##### THE DATA #####
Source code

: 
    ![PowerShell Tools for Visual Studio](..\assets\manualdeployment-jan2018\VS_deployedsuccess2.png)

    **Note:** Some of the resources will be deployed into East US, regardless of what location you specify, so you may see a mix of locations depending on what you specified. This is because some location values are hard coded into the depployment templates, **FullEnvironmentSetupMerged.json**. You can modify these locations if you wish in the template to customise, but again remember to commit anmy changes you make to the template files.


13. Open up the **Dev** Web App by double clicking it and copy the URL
#####
◆ **TASK STATEMENT**:
The reply is to be an exact copy of the listing.

◆ **ANSWER TO THIS PROBLEM**:
Source code

: 
    ![PowerShell Tools for Visual Studio](..\assets\manualdeployment-jan2018\VS_deployedsuccess2.png)

    **Note:** Some of the resources will be deployed into East US, regardless of what location you specify, so you may see a mix of locations depending on what you specified. This is because some location values are hard coded into the depployment templates, **FullEnvironmentSetupMerged.json**. You can modify these locations if you wish in the template to customise, but again remember to commit anmy changes you make to the template files.


13. Open up the **Dev** Web App by double clicking it and copy the URL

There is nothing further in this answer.